[Stored entries]

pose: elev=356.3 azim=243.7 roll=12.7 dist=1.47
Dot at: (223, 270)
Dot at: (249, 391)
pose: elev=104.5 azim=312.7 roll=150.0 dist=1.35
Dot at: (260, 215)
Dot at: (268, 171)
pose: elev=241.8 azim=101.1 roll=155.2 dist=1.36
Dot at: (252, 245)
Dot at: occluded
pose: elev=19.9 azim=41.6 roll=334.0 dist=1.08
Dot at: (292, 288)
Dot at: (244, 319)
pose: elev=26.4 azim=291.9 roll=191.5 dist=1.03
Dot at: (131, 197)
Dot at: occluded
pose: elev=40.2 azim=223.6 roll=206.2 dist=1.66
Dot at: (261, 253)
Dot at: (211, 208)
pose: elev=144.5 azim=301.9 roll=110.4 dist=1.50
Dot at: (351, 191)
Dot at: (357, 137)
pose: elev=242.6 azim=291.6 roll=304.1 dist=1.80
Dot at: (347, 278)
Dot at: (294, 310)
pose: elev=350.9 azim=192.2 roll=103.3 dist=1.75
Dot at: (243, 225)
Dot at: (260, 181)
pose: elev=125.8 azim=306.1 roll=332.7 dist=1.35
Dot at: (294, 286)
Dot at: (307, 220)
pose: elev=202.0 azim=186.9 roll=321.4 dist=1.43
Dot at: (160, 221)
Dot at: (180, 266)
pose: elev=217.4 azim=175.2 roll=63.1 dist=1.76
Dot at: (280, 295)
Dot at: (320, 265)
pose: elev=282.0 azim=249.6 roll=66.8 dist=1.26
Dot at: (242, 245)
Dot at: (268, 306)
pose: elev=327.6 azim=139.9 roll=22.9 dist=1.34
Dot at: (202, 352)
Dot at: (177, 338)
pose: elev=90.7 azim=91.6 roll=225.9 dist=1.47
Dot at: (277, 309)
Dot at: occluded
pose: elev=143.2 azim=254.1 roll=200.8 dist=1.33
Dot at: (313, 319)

Job
Could you rewrite all of the data above, swapping "pose" for "view" wherever it occurs and leaving everything else unchanged?

Task answer
view: elev=356.3 azim=243.7 roll=12.7 dist=1.47
Dot at: (223, 270)
Dot at: (249, 391)
view: elev=104.5 azim=312.7 roll=150.0 dist=1.35
Dot at: (260, 215)
Dot at: (268, 171)
view: elev=241.8 azim=101.1 roll=155.2 dist=1.36
Dot at: (252, 245)
Dot at: occluded
view: elev=19.9 azim=41.6 roll=334.0 dist=1.08
Dot at: (292, 288)
Dot at: (244, 319)
view: elev=26.4 azim=291.9 roll=191.5 dist=1.03
Dot at: (131, 197)
Dot at: occluded
view: elev=40.2 azim=223.6 roll=206.2 dist=1.66
Dot at: (261, 253)
Dot at: (211, 208)
view: elev=144.5 azim=301.9 roll=110.4 dist=1.50
Dot at: (351, 191)
Dot at: (357, 137)
view: elev=242.6 azim=291.6 roll=304.1 dist=1.80
Dot at: (347, 278)
Dot at: (294, 310)
view: elev=350.9 azim=192.2 roll=103.3 dist=1.75
Dot at: (243, 225)
Dot at: (260, 181)
view: elev=125.8 azim=306.1 roll=332.7 dist=1.35
Dot at: (294, 286)
Dot at: (307, 220)
view: elev=202.0 azim=186.9 roll=321.4 dist=1.43
Dot at: (160, 221)
Dot at: (180, 266)
view: elev=217.4 azim=175.2 roll=63.1 dist=1.76
Dot at: (280, 295)
Dot at: (320, 265)
view: elev=282.0 azim=249.6 roll=66.8 dist=1.26
Dot at: (242, 245)
Dot at: (268, 306)
view: elev=327.6 azim=139.9 roll=22.9 dist=1.34
Dot at: (202, 352)
Dot at: (177, 338)
view: elev=90.7 azim=91.6 roll=225.9 dist=1.47
Dot at: (277, 309)
Dot at: occluded
view: elev=143.2 azim=254.1 roll=200.8 dist=1.33
Dot at: (313, 319)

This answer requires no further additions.